WHAT YOU SHOULD DO
Reproduce verbatim the stretch of the entries from their start through the line that contains "text_box GRUPO DE", including both ends, and omit the pictures from your answer.

[BEGIN GIVEN ENTRIES]

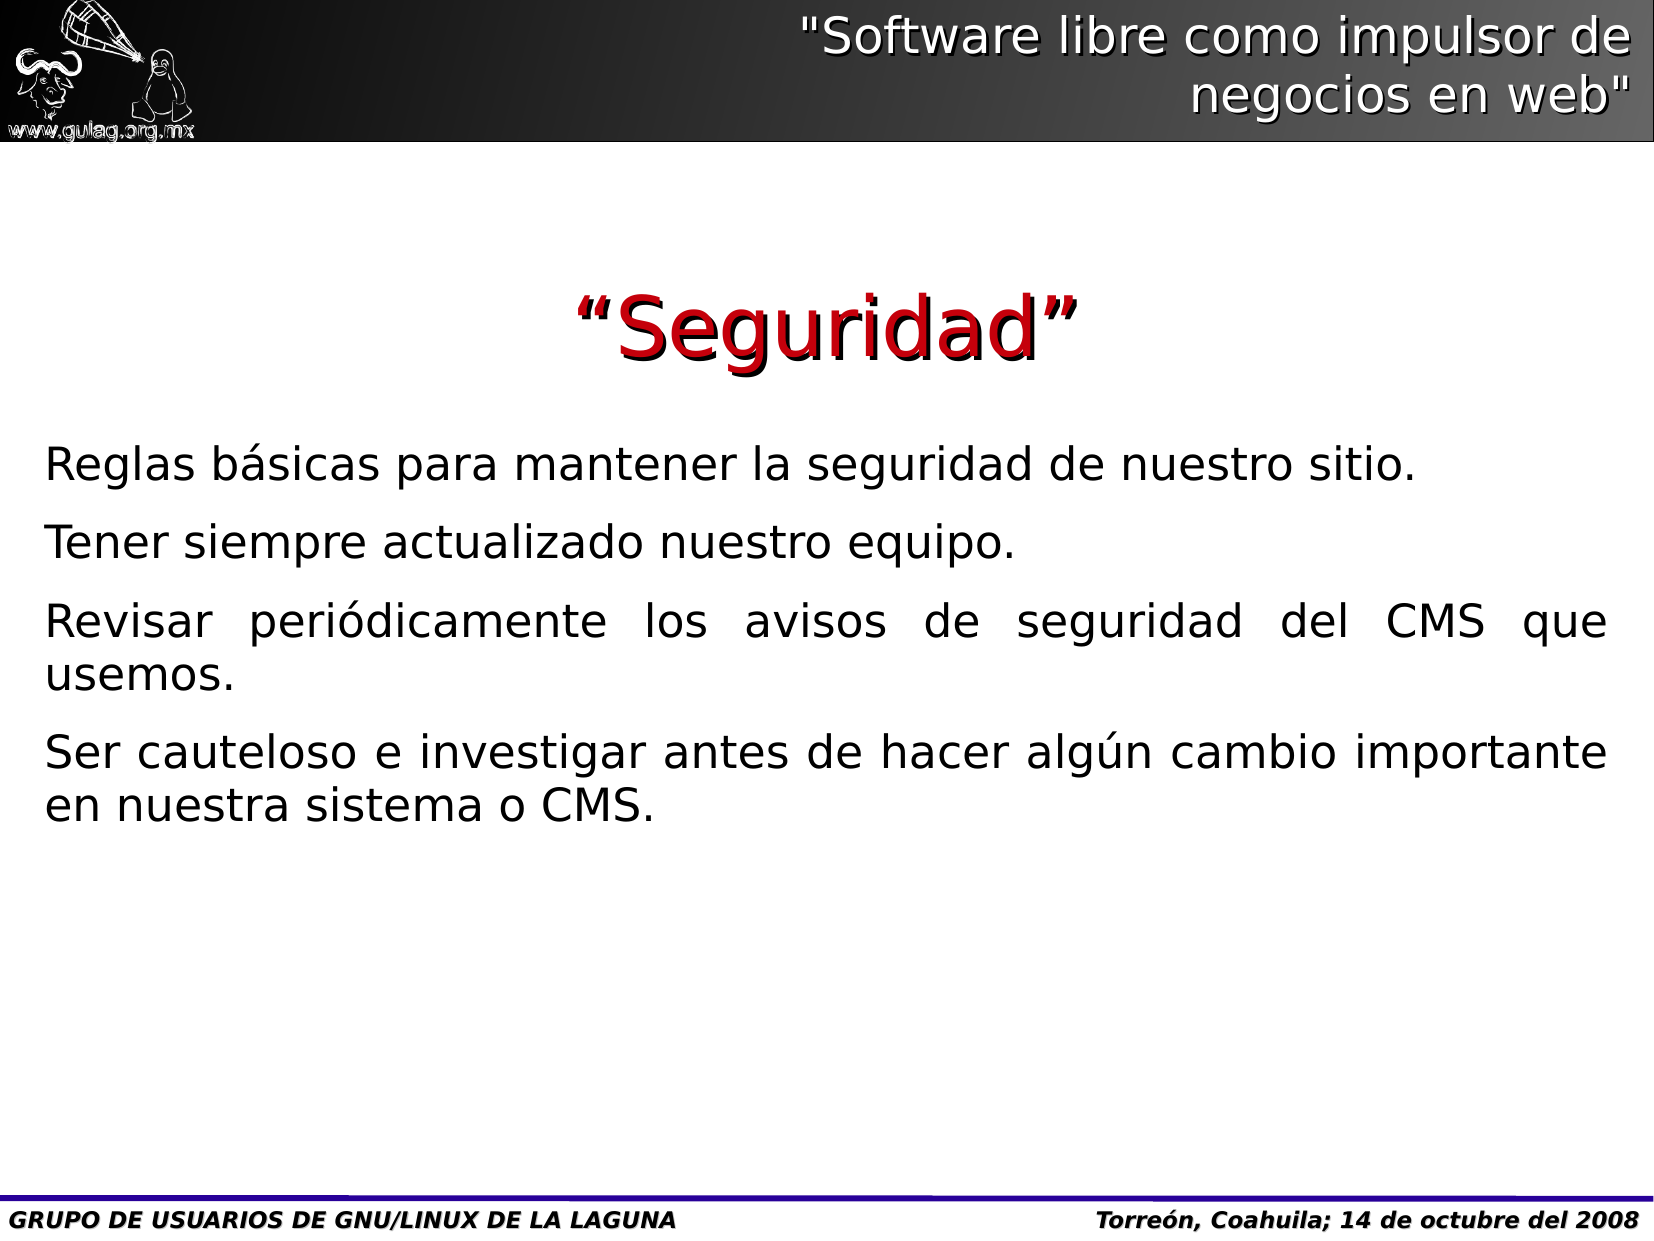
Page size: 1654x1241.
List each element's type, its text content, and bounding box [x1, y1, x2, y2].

text_box [197, 0, 1654, 142]
text_box Reglas básicas para mantener la seguridad de nuestro sitio. Tener siempre actualizado nuestro equipo. Revisar periódicamente los avisos de seguridad del CMS que usemos. Ser cauteloso e investigar antes de hacer algún cambio importante en nuestra sistema o CMS. [29, 430, 1625, 840]
text_box Torreón, Coahuila; 14 de octubre del 2008 [1080, 1200, 1654, 1241]
picture [5, 0, 197, 144]
text_box "Software libre como impulsor de negocios en web" [749, 0, 1648, 132]
text_box [0, 0, 5, 142]
text_box GRUPO DE USUARIOS DE GNU/LINUX DE LA LAGUNA [0, 1200, 693, 1241]
text_box “Seguridad” [29, 271, 1625, 384]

[END GIVEN ENTRIES]

SOLUTION
Page size: 1654x1241.
List each element's type, its text content, and bounding box [x1, y1, x2, y2].

text_box [197, 0, 1654, 142]
text_box Reglas básicas para mantener la seguridad de nuestro sitio. Tener siempre actualizado nuestro equipo. Revisar periódicamente los avisos de seguridad del CMS que usemos. Ser cauteloso e investigar antes de hacer algún cambio importante en nuestra sistema o CMS. [29, 430, 1625, 840]
text_box Torreón, Coahuila; 14 de octubre del 2008 [1080, 1200, 1654, 1241]
picture [5, 0, 197, 144]
text_box "Software libre como impulsor de negocios en web" [749, 0, 1648, 132]
text_box [0, 0, 5, 142]
text_box GRUPO DE USUARIOS DE GNU/LINUX DE LA LAGUNA [0, 1200, 693, 1241]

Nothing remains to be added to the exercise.